Does George Will understand how unemployment is measured?

I read George Will. His dour and dourer columns lose me sometimes, but he’s generally a good read — and a columnist who should be respected for his principled, consistent positions.

But sometimes he clearly doesn’t understand what he’s talking about. Yesterday was one of those days.

In Can Romney turn this contest around?, Will details reasons that Obama ought to be facing defeat, including this choice snippet:

That the most recent figures show a 13.2 percent decline in durable goods orders. That nearly 25 percent — the highest in three decades — of Americans between ages 25 and 55 are unemployed. That the second-quarter growth rate was adjusted down from an anemic 1.7 percent to the stall speed of 1.3 percent.

Wait. So 25 percent of Americans of prime working age are unemployed?

Will is citing a recent opinion piece in the WSJ by David Malpass: Economic Signals Point to a 2013 Recession. More on the recession prospects in a future post, but here’s the passage from which Will gets his astonishing unemployment number:

Nearly 25% of Americans ages 25 to 55 are not employed, the highest percentage in 30 years, pointing toward an atrophy in job skills that may take decades to repair.

Does Will understand the difference between “unemployed” and “not employed”? Or is he letting his own biases convince him that we’re actually seeing depression levels of unemployment? Or is he just so bad with numbers that he shouldn’t be using them at all?

Unemployment percentages are determined by dividing the number of people who are looking for work nut can’t find any by the entire number of people who are part of the labor force. Many Americans are not employed by choice or circumstance — they’re going to school, they’re stay-at-home parents, they’re disabled. Some in the 25 to 55 age group are even retired.

Of Americans over the age of 25 who consider themselves part of the labor force, the unemployment rate is 6.8 percent.

Sure, we should be concerned that so many Americans are leaving the labor force. Sure, we should be concerned about skills atrophying.

But George Will does everyone a disservice with such sloppy and hyperbolic use of data.

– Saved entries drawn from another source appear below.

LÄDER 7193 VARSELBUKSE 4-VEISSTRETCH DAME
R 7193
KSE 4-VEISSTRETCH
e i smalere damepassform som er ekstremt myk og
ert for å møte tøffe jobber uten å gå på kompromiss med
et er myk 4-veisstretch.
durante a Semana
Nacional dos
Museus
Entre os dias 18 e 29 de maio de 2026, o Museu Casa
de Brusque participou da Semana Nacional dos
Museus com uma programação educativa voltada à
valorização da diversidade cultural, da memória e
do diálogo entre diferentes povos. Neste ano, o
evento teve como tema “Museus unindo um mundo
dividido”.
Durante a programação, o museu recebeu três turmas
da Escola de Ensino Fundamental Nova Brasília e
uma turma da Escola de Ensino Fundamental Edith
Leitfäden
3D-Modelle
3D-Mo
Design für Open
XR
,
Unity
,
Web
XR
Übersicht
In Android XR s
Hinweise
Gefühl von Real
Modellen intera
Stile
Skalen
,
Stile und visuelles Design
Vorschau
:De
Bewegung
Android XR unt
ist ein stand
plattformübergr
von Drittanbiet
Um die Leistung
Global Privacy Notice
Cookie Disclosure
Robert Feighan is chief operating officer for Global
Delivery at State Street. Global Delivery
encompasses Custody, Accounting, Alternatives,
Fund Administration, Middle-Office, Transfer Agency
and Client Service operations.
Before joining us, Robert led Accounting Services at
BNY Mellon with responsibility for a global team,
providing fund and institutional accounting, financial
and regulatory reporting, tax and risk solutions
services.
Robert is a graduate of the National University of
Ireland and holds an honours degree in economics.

For the record, here’s the data Will was talking about — the employment to population ratio for 25-54 year olds. This is from Calculated Risk using numbers from the most recent Bureau of Labor Statistics estimates:

As you can see, the ratio climbed for decades — primarily because of more women entering the labor force — and has been declining for most of the last decade. That’s in part because of weak job growth during almost all of those years (both under Bush and Obama) and because of structural changes — more stay-at-home spouses, more older Americans returning to college, an increase in young retirees, etc. The ratio has actually recovered some since the end of the recession, and I’d expect it to hit as high 78 percent in a few years as the job market improves. I doubt it will return to the high water mark of the late 90s, but it could.